Stored dataset items
>>>>

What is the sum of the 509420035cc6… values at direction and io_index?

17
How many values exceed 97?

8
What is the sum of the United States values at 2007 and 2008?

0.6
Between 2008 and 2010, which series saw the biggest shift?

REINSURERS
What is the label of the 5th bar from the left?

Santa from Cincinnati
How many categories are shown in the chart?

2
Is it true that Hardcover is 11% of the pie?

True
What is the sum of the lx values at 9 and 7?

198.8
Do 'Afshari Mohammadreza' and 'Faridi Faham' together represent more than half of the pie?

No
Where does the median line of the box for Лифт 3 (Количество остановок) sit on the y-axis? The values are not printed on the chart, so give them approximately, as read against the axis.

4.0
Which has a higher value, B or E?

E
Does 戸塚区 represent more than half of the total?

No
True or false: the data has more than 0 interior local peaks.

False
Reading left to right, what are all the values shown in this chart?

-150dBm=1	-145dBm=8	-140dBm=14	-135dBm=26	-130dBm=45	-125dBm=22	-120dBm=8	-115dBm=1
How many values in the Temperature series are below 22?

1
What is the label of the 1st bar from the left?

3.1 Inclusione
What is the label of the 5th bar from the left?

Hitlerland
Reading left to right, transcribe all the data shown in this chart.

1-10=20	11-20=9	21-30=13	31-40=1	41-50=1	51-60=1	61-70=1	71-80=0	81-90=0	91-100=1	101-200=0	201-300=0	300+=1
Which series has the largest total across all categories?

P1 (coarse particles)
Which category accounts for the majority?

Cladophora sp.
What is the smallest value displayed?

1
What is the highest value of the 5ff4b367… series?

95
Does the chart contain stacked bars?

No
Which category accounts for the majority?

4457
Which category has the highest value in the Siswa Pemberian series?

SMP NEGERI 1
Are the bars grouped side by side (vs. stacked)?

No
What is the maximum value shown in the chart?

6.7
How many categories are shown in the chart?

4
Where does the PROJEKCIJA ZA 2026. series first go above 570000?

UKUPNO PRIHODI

<<<<

WHAT TO PRODUCE
Put the data above into a Markdown table with the columns Row and Line, giving each line its own numbered row and leaving out the blank lines.

SOLUTION FOR THIS PROBLEM
| Row | Line |
|---|---|
| 1 | What is the sum of the 509420035cc6… values at direction and io_index? |
| 2 | 17 |
| 3 | How many values exceed 97? |
| 4 | 8 |
| 5 | What is the sum of the United States values at 2007 and 2008? |
| 6 | 0.6 |
| 7 | Between 2008 and 2010, which series saw the biggest shift? |
| 8 | REINSURERS |
| 9 | What is the label of the 5th bar from the left? |
| 10 | Santa from Cincinnati |
| 11 | How many categories are shown in the chart? |
| 12 | 2 |
| 13 | Is it true that Hardcover is 11% of the pie? |
| 14 | True |
| 15 | What is the sum of the lx values at 9 and 7? |
| 16 | 198.8 |
| 17 | Do 'Afshari Mohammadreza' and 'Faridi Faham' together represent more than half of the pie? |
| 18 | No |
| 19 | Where does the median line of the box for Лифт 3 (Количество остановок) sit on the y-axis? The values are not printed on the chart, so give them approximately, as read against the axis. |
| 20 | 4.0 |
| 21 | Which has a higher value, B or E? |
| 22 | E |
| 23 | Does 戸塚区 represent more than half of the total? |
| 24 | No |
| 25 | True or false: the data has more than 0 interior local peaks. |
| 26 | False |
| 27 | Reading left to right, what are all the values shown in this chart? |
| 28 | -150dBm=1	-145dBm=8	-140dBm=14	-135dBm=26	-130dBm=45	-125dBm=22	-120dBm=8	-115dBm=1 |
| 29 | How many values in the Temperature series are below 22? |
| 30 | 1 |
| 31 | What is the label of the 1st bar from the left? |
| 32 | 3.1 Inclusione |
| 33 | What is the label of the 5th bar from the left? |
| 34 | Hitlerland |
| 35 | Reading left to right, transcribe all the data shown in this chart. |
| 36 | 1-10=20	11-20=9	21-30=13	31-40=1	41-50=1	51-60=1	61-70=1	71-80=0	81-90=0	91-100=1	101-200=0	201-300=0	300+=1 |
| 37 | Which series has the largest total across all categories? |
| 38 | P1 (coarse particles) |
| 39 | Which category accounts for the majority? |
| 40 | Cladophora sp. |
| 41 | What is the smallest value displayed? |
| 42 | 1 |
| 43 | What is the highest value of the 5ff4b367… series? |
| 44 | 95 |
| 45 | Does the chart contain stacked bars? |
| 46 | No |
| 47 | Which category accounts for the majority? |
| 48 | 4457 |
| 49 | Which category has the highest value in the Siswa Pemberian series? |
| 50 | SMP NEGERI 1 |
| 51 | Are the bars grouped side by side (vs. stacked)? |
| 52 | No |
| 53 | What is the maximum value shown in the chart? |
| 54 | 6.7 |
| 55 | How many categories are shown in the chart? |
| 56 | 4 |
| 57 | Where does the PROJEKCIJA ZA 2026. series first go above 570000? |
| 58 | UKUPNO PRIHODI |